DENNIS ANDERSON. (KOMPAS/ANDY RIZA HIDAYAT) ***
Oleh Andy Riza Hidayat
Kota Gothenburg, Swedia, selalu merekam kegembiraan ribuan remaja dari lima benua setiap tahun. Betapa tidak, di kota ini sejak 1975 berlangsung turnamen sepak bola Gothia Cup. Turnamen ini seakan menjadi piala dunianya remaja yang berlangsung pada musim panas.
Orang-orang di balik acara ini pun memiliki kebanggaan terhadap suksesnya acara ini. Salah satunya adalah Dennis Anderson, Sekretaris Jenderal Gothia Cup. Misi Anderson untuk memadukan olahraga sepak bola dan ragam budaya dari berbagai belahan dunia tercapai.
Walaupun bernama Gothia Cup, turnamen ini memang lebih tepat disebut sebagai festival persahabatan remaja pencinta sepak bola. Mereka berdatangan dari banyak negara.

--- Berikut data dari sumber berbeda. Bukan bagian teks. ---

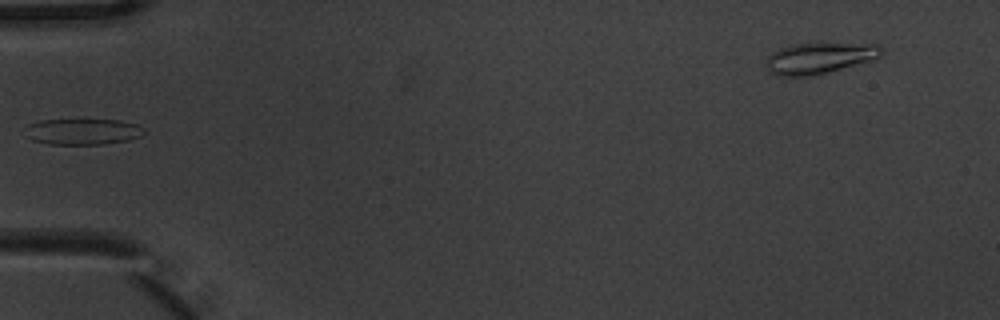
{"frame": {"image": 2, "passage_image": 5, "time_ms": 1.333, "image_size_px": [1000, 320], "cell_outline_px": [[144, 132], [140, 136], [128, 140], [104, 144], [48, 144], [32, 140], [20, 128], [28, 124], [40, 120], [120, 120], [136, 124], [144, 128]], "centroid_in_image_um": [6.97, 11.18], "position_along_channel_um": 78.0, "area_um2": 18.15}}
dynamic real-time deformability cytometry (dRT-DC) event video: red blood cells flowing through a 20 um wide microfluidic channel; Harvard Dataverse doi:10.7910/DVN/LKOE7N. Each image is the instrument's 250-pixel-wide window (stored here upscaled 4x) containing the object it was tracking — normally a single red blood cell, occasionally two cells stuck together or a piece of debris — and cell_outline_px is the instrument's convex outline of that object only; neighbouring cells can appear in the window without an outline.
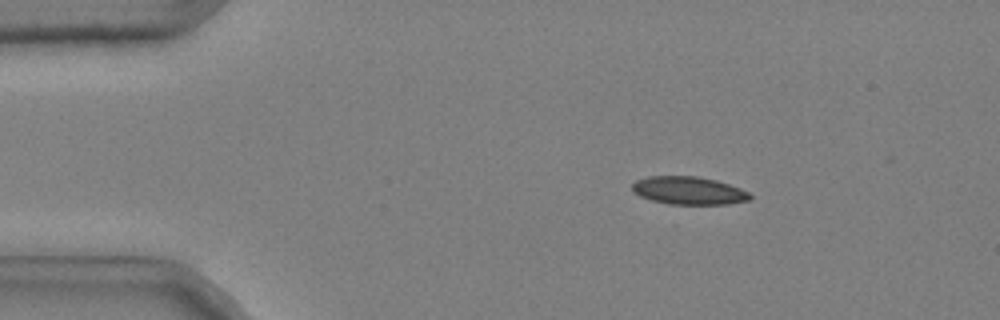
{"species": "common noctule bat (a hibernating species)", "species_latin": "Nyctalus noctula", "temperature_condition": "cold", "stored_images_in_passage": 51, "camera_frame_rate_fps": 3000, "um_per_image_px": 0.085, "animal": {"sex": "male", "body_mass_g": 20.4}, "frame": {"image": 1, "passage_image": 8, "time_ms": 2.333, "image_size_px": [1000, 320], "cell_outline_px": [[752, 196], [748, 200], [728, 204], [668, 204], [652, 200], [640, 196], [632, 192], [632, 184], [636, 180], [648, 176], [696, 176], [716, 180], [740, 188], [748, 192]], "centroid_in_image_um": [58.51, 16.19], "position_along_channel_um": 26.5, "area_um2": 19.13}}
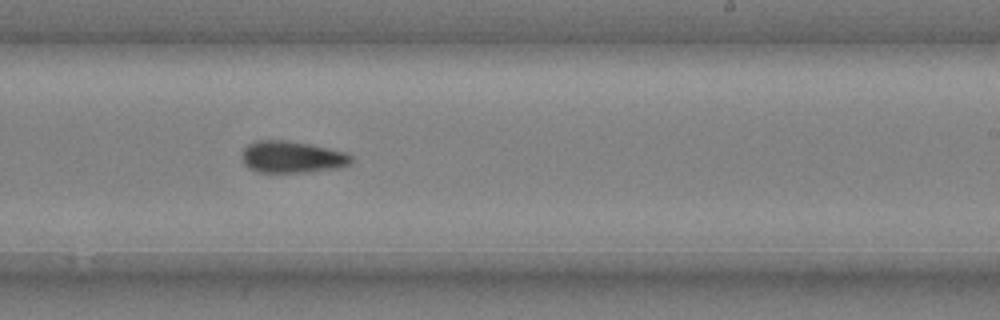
{"frame": {"image": 2, "passage_image": 32, "time_ms": 10.333, "image_size_px": [1000, 320], "cell_outline_px": [[352, 164], [340, 168], [308, 172], [256, 172], [248, 168], [244, 164], [240, 156], [244, 148], [248, 144], [256, 140], [288, 140], [312, 144], [344, 152], [352, 156]], "centroid_in_image_um": [24.81, 13.34], "position_along_channel_um": 264.2, "area_um2": 20.63}}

Anderson sudah 30 tahun bekerja membangun turnamen ini, menjadikannya turnamen yang menyenangkan. Dia ingin Gothia Cup menjadi tempat belajar pencinta sepak bola untuk menjunjung tinggi fair play serta menghargai perbedaan warna kulit, agama, dan budaya.
Dengan demikian, para peserta tidak melulu berkonsentrasi pada bagaimana mereka bisa memenangi pertandingan, tetapi lebih dari itu.
”Lebih dari sekadar bermain sepak bola, kami ingin mempertemukan perbedaan remaja dari seluruh dunia melalui turnamen sepak bola,” kata Anderson saat menerima Kompas di Stadion Gamla Ullevi, Gothenburg, beberapa waktu lalu.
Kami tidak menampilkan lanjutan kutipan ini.